Ex-presidente dos bancos centrais do Canadá e do Reino Unido, o estreante na política Mark Carney venceu a eleição canadense desta segunda-feira (28) e assumirá o cargo de primeiro-ministro em meio a um dos maiores desafios dos últimos anos: a resposta às tarifas impostas pelo presidente dos Estados Unidos, Donald Trump.
A legenda de Carney, o Partido Liberal, derrotou os conservadores de Pierre Poilievre e voltou ao poder, mas provavelmente com um governo minoritário, frustrando os planos do novo premiê de obter maior força no Parlamento.
Aos 60 anos, Carney jamais havia ocupado cargo eletivo — fator que, em condições normais, poderia ter prejudicado sua candidatura. No entanto, sua trajetória como executivo do mercado financeiro e presidente de dois dos mais influentes bancos centrais do mundo pesou a seu favor. Durante a campanha, sustentou ser o único nome capaz de lidar com Trump.
Com estilo comedido e discurso técnico, Carney fez uma campanha discreta de cinco semanas sem cometer grandes erros. Segundo assessores, a combinação de firmeza e discrição foi estratégica.
“Já administrei orçamentos, economias e crises. Este é o momento de experiência, não de experimentos”, disse a jornalistas na semana passada, contrastando com o adversário conservador.
Carney assumiu a liderança do Partido Liberal em março, após a renúncia de Justin Trudeau, que deixou o cargo em meio a baixa popularidade, após quase dez anos como primeiro-ministro. Logo, tornou-se o primeiro premiê canadense sem experiência prévia como legislador ou ministro.

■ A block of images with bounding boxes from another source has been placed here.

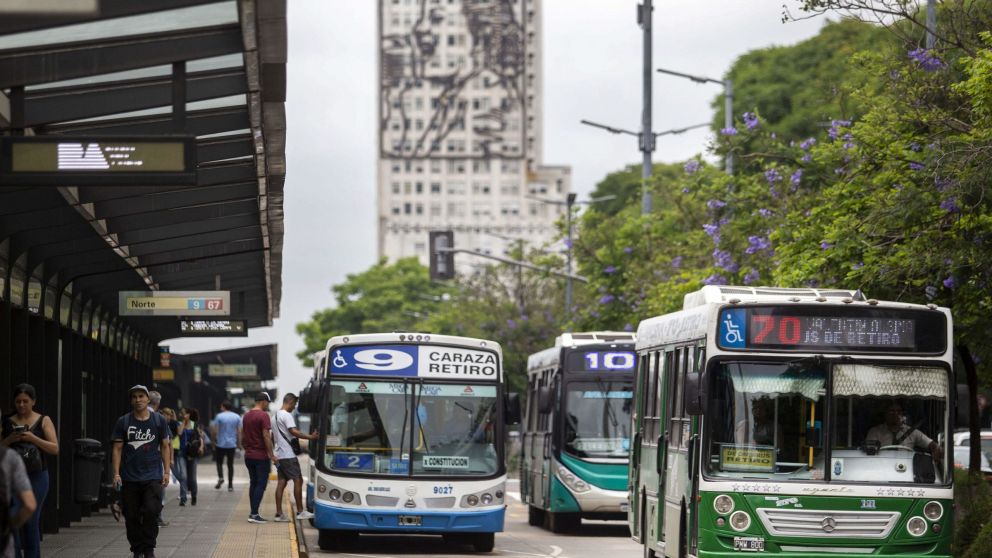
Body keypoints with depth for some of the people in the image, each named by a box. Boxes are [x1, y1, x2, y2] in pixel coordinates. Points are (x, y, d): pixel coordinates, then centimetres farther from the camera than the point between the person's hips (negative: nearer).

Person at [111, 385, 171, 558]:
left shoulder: (159, 420, 6)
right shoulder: (123, 422, 4)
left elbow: (165, 446, 9)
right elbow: (117, 449, 4)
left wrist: (166, 472, 2)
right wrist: (116, 474, -4)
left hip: (152, 477, -1)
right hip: (129, 477, 1)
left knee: (151, 511, -14)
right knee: (132, 517, 3)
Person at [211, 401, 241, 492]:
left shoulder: (219, 416, -7)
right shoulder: (237, 417, 3)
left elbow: (215, 430, -8)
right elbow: (239, 432, 3)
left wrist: (214, 439, 7)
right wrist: (239, 443, 9)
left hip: (221, 444, -3)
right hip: (232, 444, 3)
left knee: (219, 462, 11)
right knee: (230, 464, 7)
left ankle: (220, 477, -14)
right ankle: (230, 485, 7)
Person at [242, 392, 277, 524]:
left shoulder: (246, 416, 11)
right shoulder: (263, 416, -14)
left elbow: (243, 435, 16)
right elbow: (266, 436, -18)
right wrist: (272, 455, -16)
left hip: (249, 455, 8)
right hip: (261, 456, -8)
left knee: (253, 483, 13)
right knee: (261, 484, -5)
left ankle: (253, 513, 13)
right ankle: (254, 514, -11)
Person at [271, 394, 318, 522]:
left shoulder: (275, 416, 19)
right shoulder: (287, 415, -12)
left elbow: (273, 435, 25)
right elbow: (293, 431, -24)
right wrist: (310, 437, -24)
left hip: (279, 454, 9)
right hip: (288, 455, -9)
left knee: (281, 482, 6)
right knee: (298, 480, -5)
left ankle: (279, 513, 3)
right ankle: (300, 512, -5)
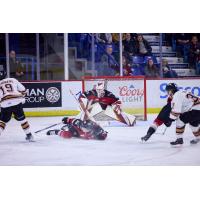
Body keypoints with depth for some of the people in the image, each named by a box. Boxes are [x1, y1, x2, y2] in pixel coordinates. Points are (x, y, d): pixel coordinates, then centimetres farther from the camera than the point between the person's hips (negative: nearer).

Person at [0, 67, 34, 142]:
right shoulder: (13, 80, 16)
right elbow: (22, 89, 15)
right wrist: (22, 97, 32)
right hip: (17, 102, 1)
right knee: (21, 118, 16)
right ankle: (29, 135, 16)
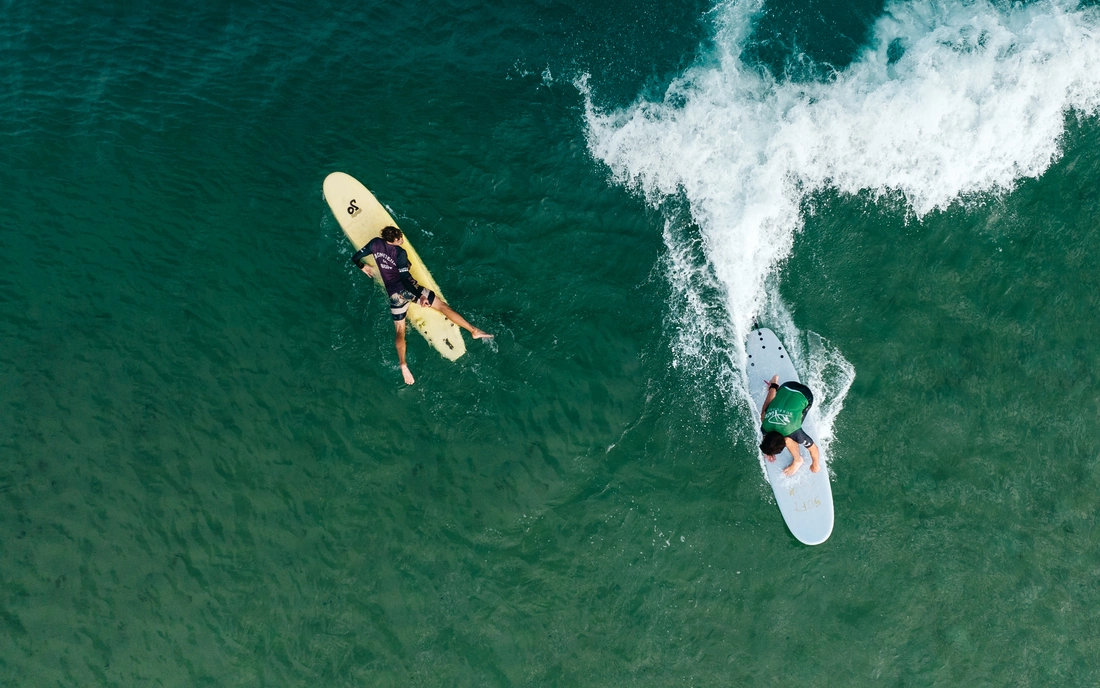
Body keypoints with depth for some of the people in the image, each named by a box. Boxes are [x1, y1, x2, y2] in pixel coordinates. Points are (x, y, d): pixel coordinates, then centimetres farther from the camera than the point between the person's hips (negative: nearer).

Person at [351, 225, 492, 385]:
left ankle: (403, 366, -13)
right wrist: (420, 295, -14)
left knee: (400, 332, 6)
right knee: (443, 306, 3)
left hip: (394, 295, 4)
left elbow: (355, 257, 9)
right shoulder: (400, 253, -11)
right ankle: (473, 331, 3)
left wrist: (363, 267, 29)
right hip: (409, 288, -4)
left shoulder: (376, 243, 2)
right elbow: (405, 277, -17)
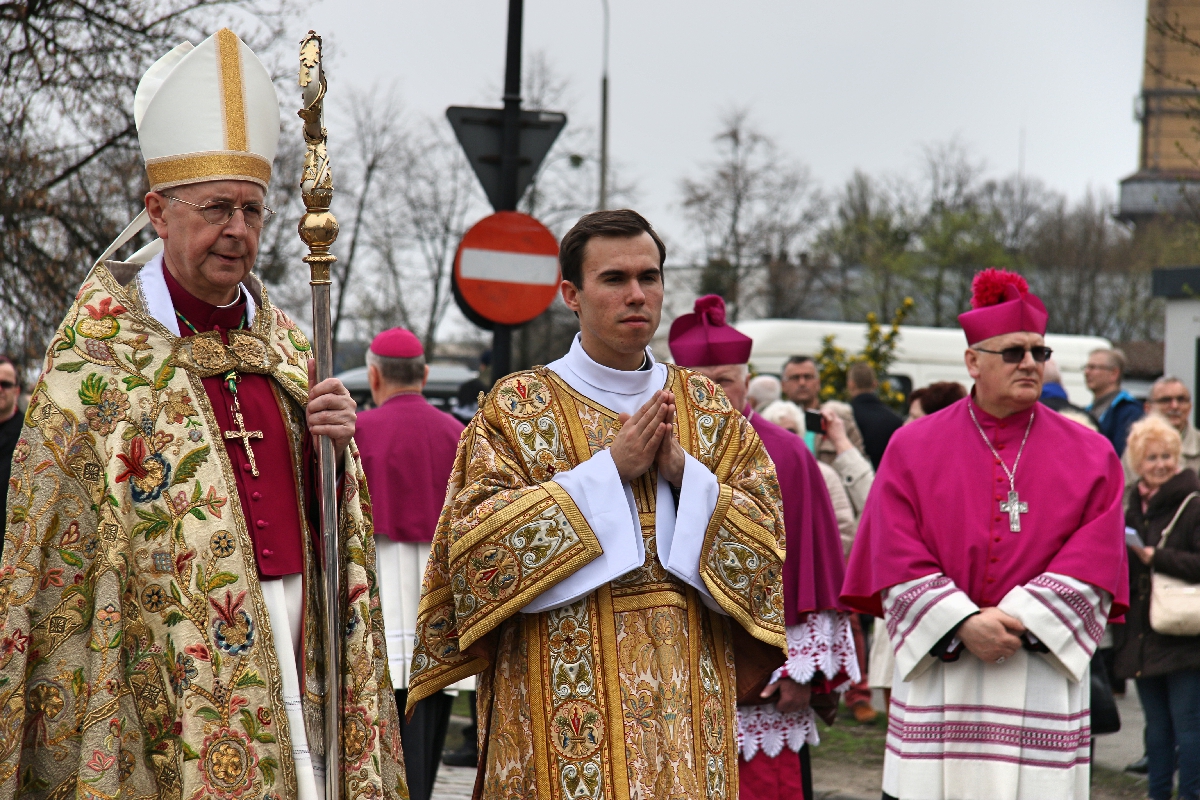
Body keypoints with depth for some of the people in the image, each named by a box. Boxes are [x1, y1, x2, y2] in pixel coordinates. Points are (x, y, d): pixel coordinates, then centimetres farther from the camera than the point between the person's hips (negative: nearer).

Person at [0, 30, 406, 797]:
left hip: (292, 644, 5)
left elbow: (334, 526, 17)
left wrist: (335, 447, -4)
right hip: (173, 669, -5)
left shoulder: (287, 347, 14)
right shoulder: (99, 348, -3)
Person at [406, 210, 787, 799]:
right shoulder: (516, 406, 2)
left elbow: (772, 540, 4)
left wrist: (682, 470, -11)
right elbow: (473, 539, -10)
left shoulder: (708, 408, 11)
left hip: (687, 685, 3)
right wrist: (609, 468, -13)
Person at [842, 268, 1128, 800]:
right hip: (938, 669, 0)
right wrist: (963, 624, -13)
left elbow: (1092, 566, 0)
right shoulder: (913, 448, 8)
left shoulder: (1090, 456, 8)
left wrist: (1018, 621, -13)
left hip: (1042, 672, 0)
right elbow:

Uma de suas primeiras medidas foi revogar impostos impopulares, como a taxa sobre carbono para consumidores e mudanças no imposto sobre ganho de capital. Em seguida, convocou eleições, afirmando ser necessário enfrentar a nova política econômica dos EUA.
Natural de Fort Smith, no remoto território de Northwest, Carney estudou em Harvard e jogou hóquei no time universitário. Passou 13 anos no banco Goldman Sachs antes de ingressar no Banco Central do Canadá, onde se tornou presidente em 2008, aos 42 anos. É casado com Diana Fox Carney desde 1994. O casal tem quatro filhas.
Trajetória internacional
Sua atuação na crise financeira de 2008 rendeu elogios, com políticas inovadoras como linhas de crédito emergenciais e sinalizações claras sobre juros baixos por tempo determinado.
Em 2013, Carney foi convidado a comandar o Banco da Inglaterra, tornando-se o primeiro estrangeiro à frente da instituição em mais de 300 anos. No Reino Unido, lidou com inflação próxima de zero e o caos político do brexit.
Sua tentativa de orientar os mercados sobre a trajetória dos juros, prática conhecida como “forward guidance”, foi alvo de muitas críticas. Um parlamentar chegou a apelidá-lo de “namorado instável” devido à dificuldade em manter previsões consistentes.
Após o referendo do brexit, em 2016, fez um pronunciamento em rede nacional para acalmar os mercados, prometendo liquidez se necessário. Mesmo assim, foi acusado por apoiadores da saída da União Europeia de alarmismo. O deputado conservador Jacob Rees-Mogg o chamou de “sumo sacerdote do projeto do medo”.
De 2011 a 2018, Carney presidiu o Conselho de Estabilidade Financeira do G20. Após deixar o Banco da Inglaterra, foi nomeado enviado especial da ONU para finanças e mudanças climáticas.
Criou a Glasgow Financial Alliance for Net Zero, iniciativa para promover o compromisso do setor financeiro com a neutralidade de carbono. O grupo cresceu rapidamente, mas enfrentou resistência nos EUA, com críticas de estados republicanos e a saída de grandes empresas sob acusações de violação de regras antitruste.
Carney também integrou os conselhos do Brookfield Asset Management e da Bloomberg. Deixou todos os cargos corporativos ao assumir a liderança liberal.
“Se não há crise, você não me veria. Sou mais útil em momentos de crise. Não sou tão bom em tempos de paz”, disse a apoiadores em fevereiro.